Requesting a security review

Security code reviews differ from peer code reviews, as they are usually on large blocks of code, and after the fact. Architectural reviews should occur prior to a merge to main. These reviews bring a second set of eyes, with dedicated focus to the problem.

Conducting a review

To request a review from the security team:

  1. Create a GitHub issue in the security repository, and add the securityreview label.

    • Provide a clear description, and links to the code, using Sourcegraph.
    • Provide as much detail as possible for the specifics of what has changed, and where we should focus.
    • Share usage scenarios, data flows, and any reference material
  2. Share the issue in the Security team slack channel, asking for a review. If you have a deadline, share it. By default, we target reviews for the upcoming iteration. Ideally two weeks notice is preferred.

  3. Someone from the security team will schedule and record a meeting with you, for an in-person code-tour.

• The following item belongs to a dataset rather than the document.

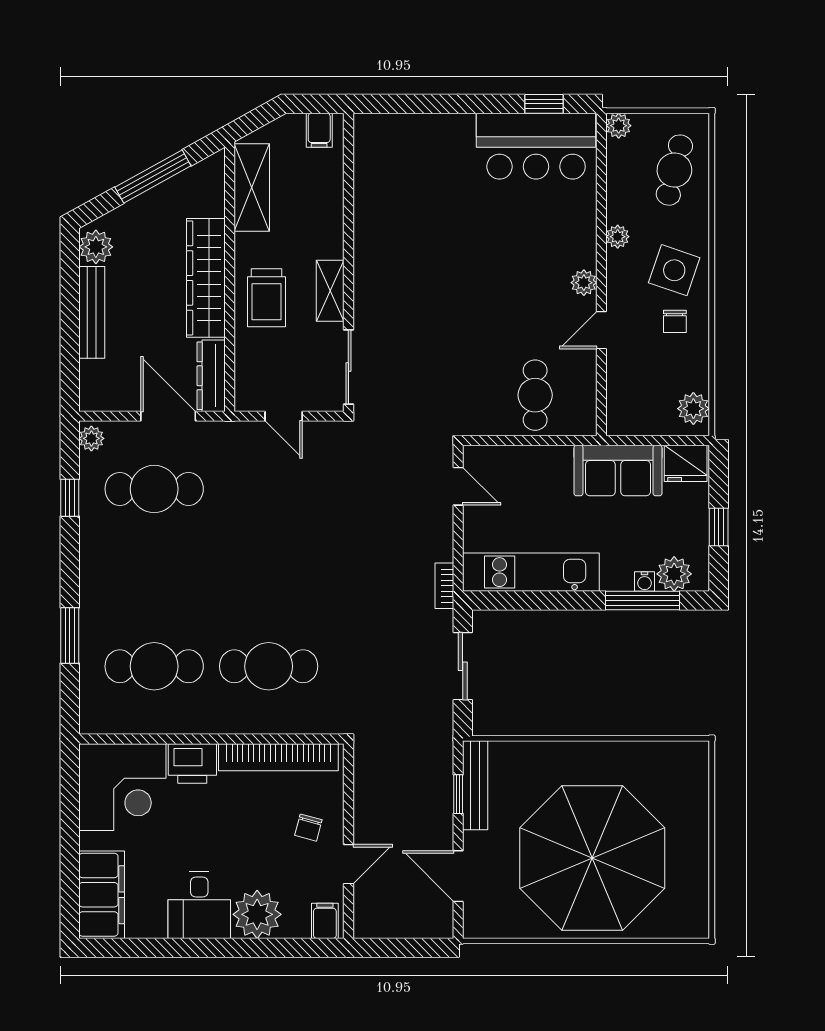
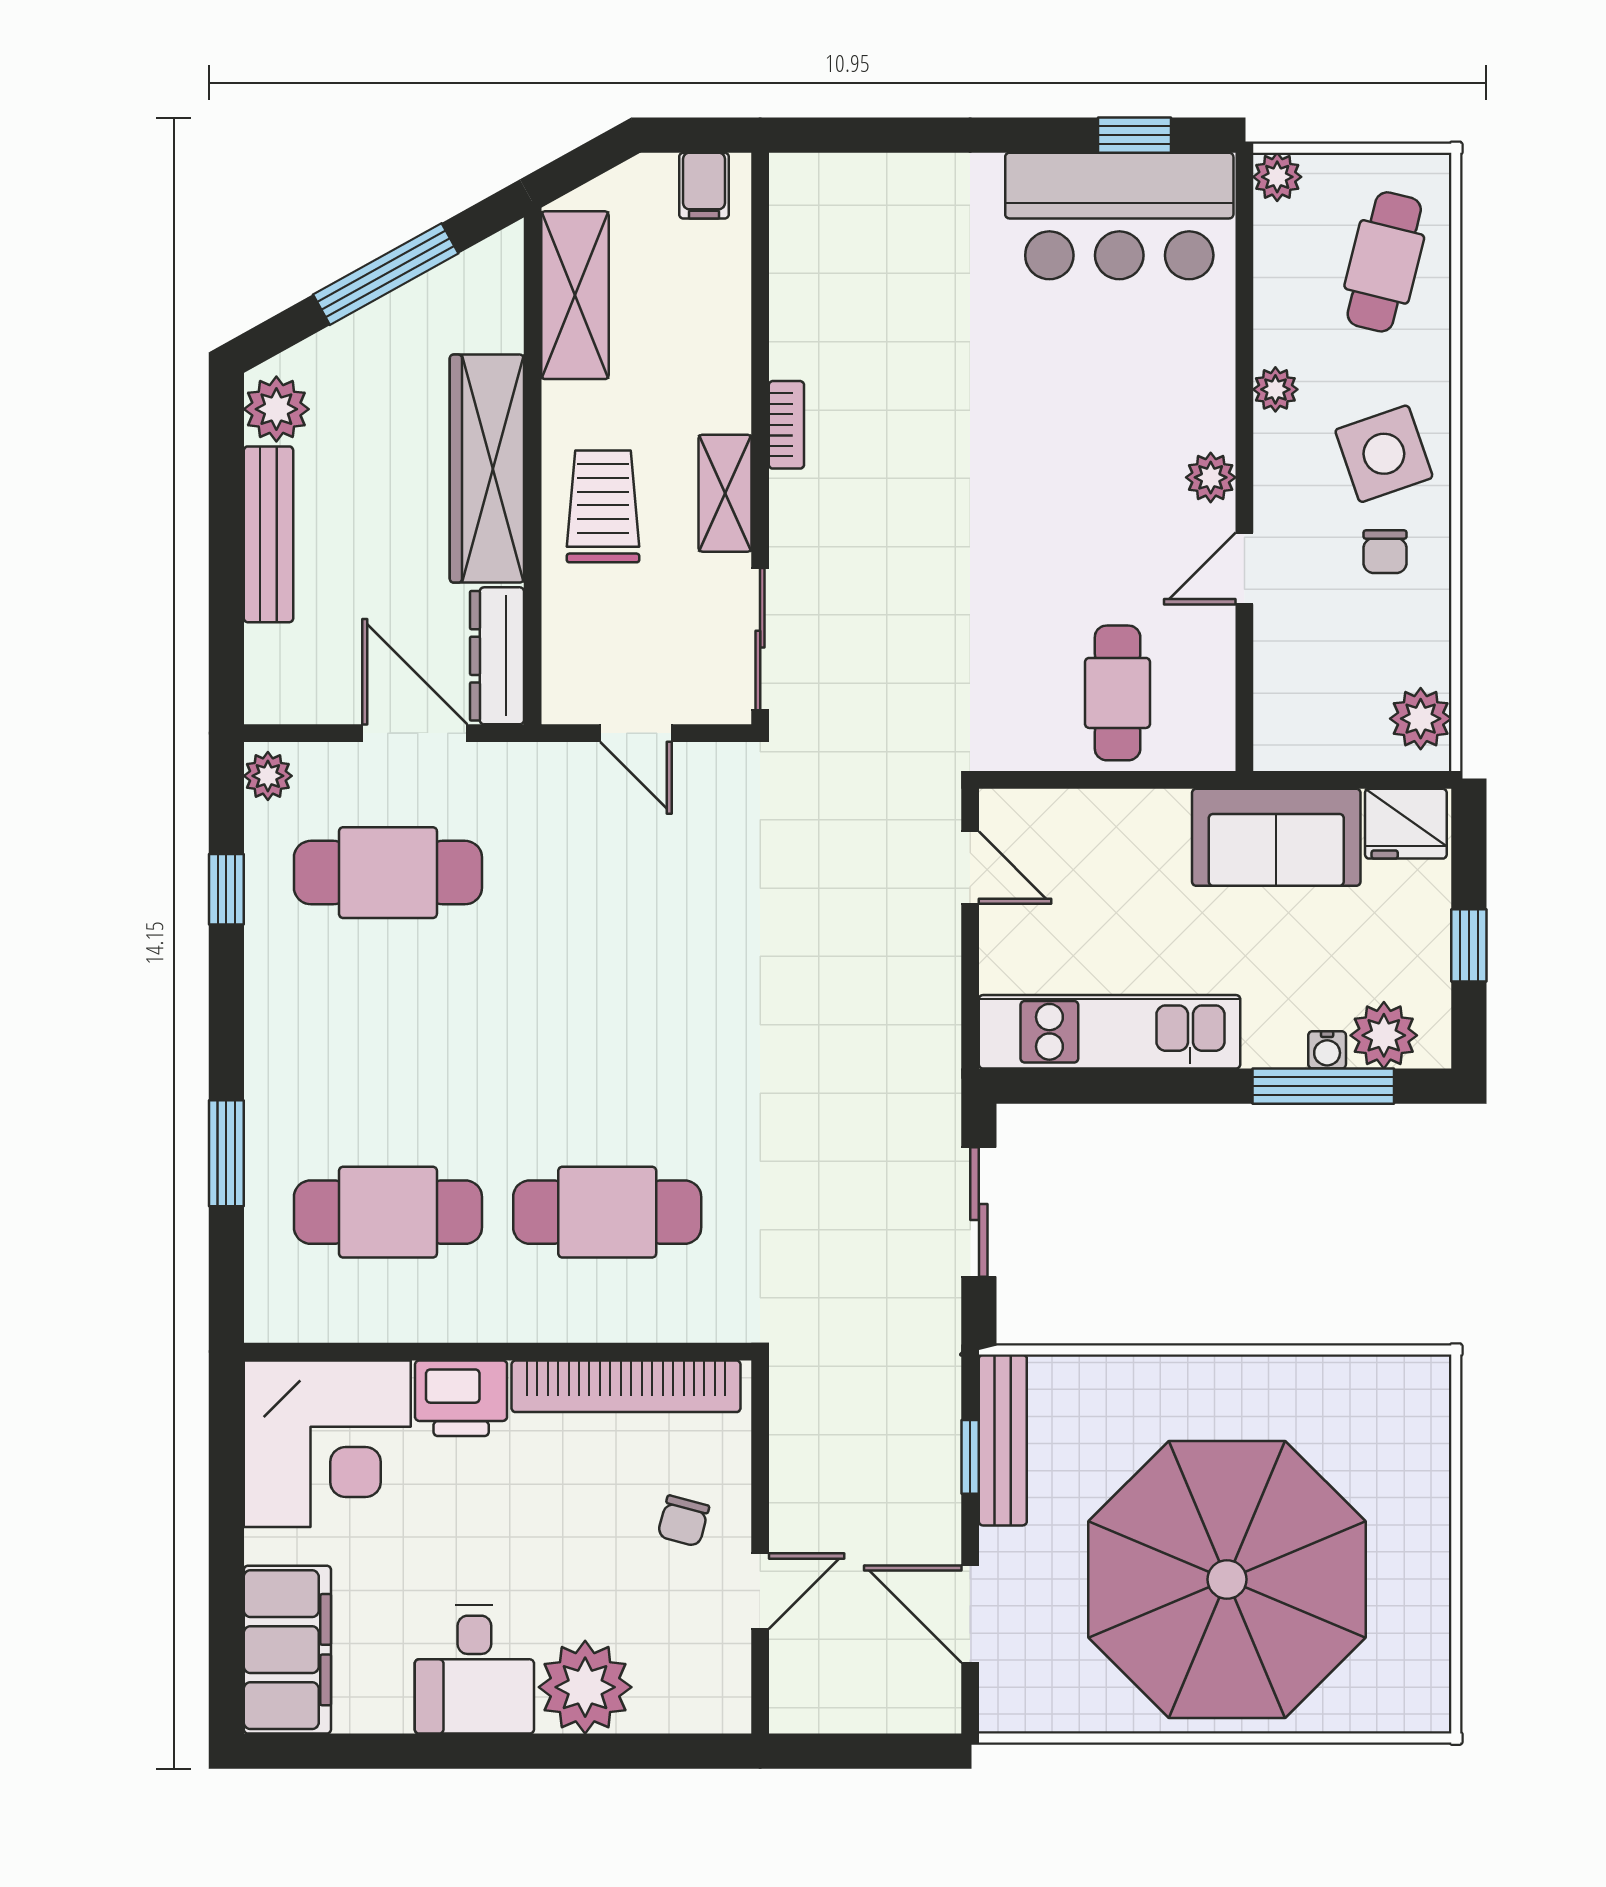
side table: (674, 270) -> (1384, 454), turned -38
trolley: (266, 298) -> (603, 506), turned 180
bookcase: (444, 586) -> (786, 425), moved, turned 180
filing cabinet: (325, 921) -> (715, 1700), removed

    • During this code-tour, you will walk a Security team member through parts of the code, and answer questions they might have.
    • After the review, the meeting recording will be shared in Slack, in the security channel.

For the purposes of SOC compliance, the Security team member will document the days this review was conducted, and the total amount of time (in half-day measures) the review took.

What we look for

  1. We formally document the Threat Model used in the review.

    • We will document an Attack Tree, as part of another model.
  2. Security reviews begin with the OWASP guidelines and branch throughout the code base. We start by focusing on seven key areas:

    • Authentication
    • Authorization
    • Session management
    • Data validation
    • Error handling
    • Logging
    • Encryption
  3. We pay specific attention to data validation, conversions, inputs, and outputs.

Review outputs

The GitHub issue will contain the conversation around Security. We are responsible for sharing a link and comment to each block of code, so that they can be clearly discussed.